Qui a vraiment inventé le café ?
Des mystiques soufis du Yémen au XVe siècle sont les premiers dont on ait documenté la pratique consistant à torréfier, moudre et infuser les grains de café. L'historien Abd al-Qadir al-Jaziri a attribué cette découverte au cheikh Jamal al-Din al-Dhabhani d'Aden, actif vers 1454, qui aurait introduit cette pratique dans les ordres soufis afin de rester éveillé lors des longues veilles de prière nocturnes.
Pourquoi le café a-t-il été interdit dans tant de villes ?

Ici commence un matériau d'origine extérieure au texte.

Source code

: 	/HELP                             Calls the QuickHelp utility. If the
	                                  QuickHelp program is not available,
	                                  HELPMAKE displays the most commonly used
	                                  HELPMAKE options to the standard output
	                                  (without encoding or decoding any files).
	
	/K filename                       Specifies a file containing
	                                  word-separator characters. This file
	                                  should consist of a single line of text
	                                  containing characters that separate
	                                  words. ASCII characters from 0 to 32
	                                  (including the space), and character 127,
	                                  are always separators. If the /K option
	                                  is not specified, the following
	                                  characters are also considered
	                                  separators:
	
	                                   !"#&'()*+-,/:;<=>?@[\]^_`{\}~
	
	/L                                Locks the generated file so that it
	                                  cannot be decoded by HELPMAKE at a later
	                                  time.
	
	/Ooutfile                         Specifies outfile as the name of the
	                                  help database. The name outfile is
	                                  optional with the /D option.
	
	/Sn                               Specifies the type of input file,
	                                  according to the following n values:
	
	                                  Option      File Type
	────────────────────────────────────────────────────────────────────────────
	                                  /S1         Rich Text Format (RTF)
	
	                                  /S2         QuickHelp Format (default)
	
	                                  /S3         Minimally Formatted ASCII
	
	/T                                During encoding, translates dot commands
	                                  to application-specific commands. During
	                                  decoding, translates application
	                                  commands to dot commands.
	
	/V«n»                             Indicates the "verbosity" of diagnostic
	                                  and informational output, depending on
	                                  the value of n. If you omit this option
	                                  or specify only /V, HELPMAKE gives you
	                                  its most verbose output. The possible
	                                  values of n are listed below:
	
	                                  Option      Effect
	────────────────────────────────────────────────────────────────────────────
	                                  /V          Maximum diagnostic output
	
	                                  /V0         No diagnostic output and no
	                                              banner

Ce n'était pas la boisson elle-même qui inquiétait les dirigeants, mais les cafés. La Mecque a interdit le café en 1511, Le Caire en 1532, Istanbul en 1633, Londres en 1675. Chaque interdiction visait l'espace social où des hommes restaient assis, sobres, pendant des heures, à discuter de nouvelles, de politique et d'affaires. Les tavernes produisaient des chansons et des bagarres. Les cafés produisaient de la conversation, et la conversation produisait la sédition.
Quand le café est-il arrivé en Europe pour la première fois ?
Les premières cargaisons importantes arrivent à Venise vers 1615, par les routes commerciales levantines. Le premier café anglais ouvre à Oxford en 1650, et Londres suit en 1652 avec un étal tenu par Pasqua Rosée. En 1700, Londres compte plus de deux mille cafés, surnommés « universités du sou » parce que l'entrée coûtait un penny.